Astin shows up, to give Q a talking to about the rage he's repressing. Dr. A also makes sure to remind us that Quincy "pulled people out of that water everywhere". Actually, we only saw two, and Astin wasn't there, but hey, he's appealing to The Big Q's sense of pride. Surely he's expecting The Big Q to get to work right away...after all, the coroner's office has already been keeping things going for at least 3 days without him. But instead our hero goes to visit the thirtysomething hottie, pizza in hand! He's back! But, no hanky-panky. We're just going to be informed of the FAA's inadequate requirements. So finally, after a loooong delay, Outrage! number two--"the FAA's gonna have to MAKE them put the rafts on!".
Certainly the lack of rafts is a worthy issue, but the lack of emergency locaters, which to me seems equally important, is forgotten. Hey, the people died because they were in the water for 40 minutes, right? The cutter had to search blindly for them instead of having an exact location, which certainly added to the time frame. I'm thinking this regulation change is every bit as important as the lack of rafts.
Then again, waiting around for The Big Q added who knows how much time as well.....certainly the Coast Guarders could have started pulling people out of the water without him, right? (Well, then again, based on what Astin told us, maybe not.) And there was only the one cutter, so wouldn't more Coast Guard manpower make a difference too? Ah, well, screw it, I guess you have to focus on one reform at a time. Anyway.....it probably isn't the effect Astin intended with his pep talk, but it looks like he'll have to do without Quincy at work for several more days as The Big Q we all know and love is officially back, and ready to crusade all the way to the top! He's now after the "heartless beaurocrat" who gives us a stock QUINCY corporate answer: "My hands are tied!". Quincy points out that he's protecting the airline's profits, but not its passengers! Outrage! Number 3. After getting nowhere with this airline beaurocrat, we're off to a Senate subcommittee in Washington D.C., where The Big Q will not only testify, but will cross-examine the FAA rep!
|Quincy's about to give a speech! RUN!!|
Klugman makes up for the lack of earlier fireworks with lots of Outrages! in the episode's final quarter. At a Senate Subcommittee, the Big Q implores Congress to change the regulations. He berates the FAA representative with his lower teeth fully bared, about the "statistically insignificant" deaths. The best part of the episode follows the FAA rebuttal, as The Big Q conducts an experiment challenging the members of the committee to find and inflate the devices within the one minute given. Only one succeeds.

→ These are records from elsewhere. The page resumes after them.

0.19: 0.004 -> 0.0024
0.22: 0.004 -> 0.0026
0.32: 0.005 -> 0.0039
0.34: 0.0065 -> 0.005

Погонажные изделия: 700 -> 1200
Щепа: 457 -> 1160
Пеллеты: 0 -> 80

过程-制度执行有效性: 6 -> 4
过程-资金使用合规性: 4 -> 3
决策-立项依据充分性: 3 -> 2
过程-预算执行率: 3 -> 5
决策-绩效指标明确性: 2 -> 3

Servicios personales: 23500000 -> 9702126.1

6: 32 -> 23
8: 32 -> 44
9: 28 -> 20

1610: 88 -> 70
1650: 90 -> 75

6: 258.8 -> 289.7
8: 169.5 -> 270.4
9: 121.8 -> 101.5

Quincy is encouraged by this start, as he vows to visit "talk shows, newspapers, magazines, street corners" and campaign for the rafts, again completely forgetting the other factors. Probably a good thing, because he's served with a "gag order" at the end of the episode, learning he's being sued by the airline for defamation. This is one fight that The Big Q won't be finishing, apparently. And I suppose he'd better get back to his real job, since it now looks like he'll be needing plenty of cash for his legal defense.
|EVERYBODY loves this guy! Everybody!!|
Despite a questionable focus on only one crash factor, and a moping Quincy for half the episode, "Scream to the Skies" gives us several twists on the latter-day QUINCY formula, and a worthy topic to explore, if fewer laughs than we will have in subsequent episodes. Nevertheless, making The Big Q more vulnerable than usual doesn't make him less heroic, and we get enough decibels from Klugman in the final quarter to make this more than worthwhile. *** out of ****.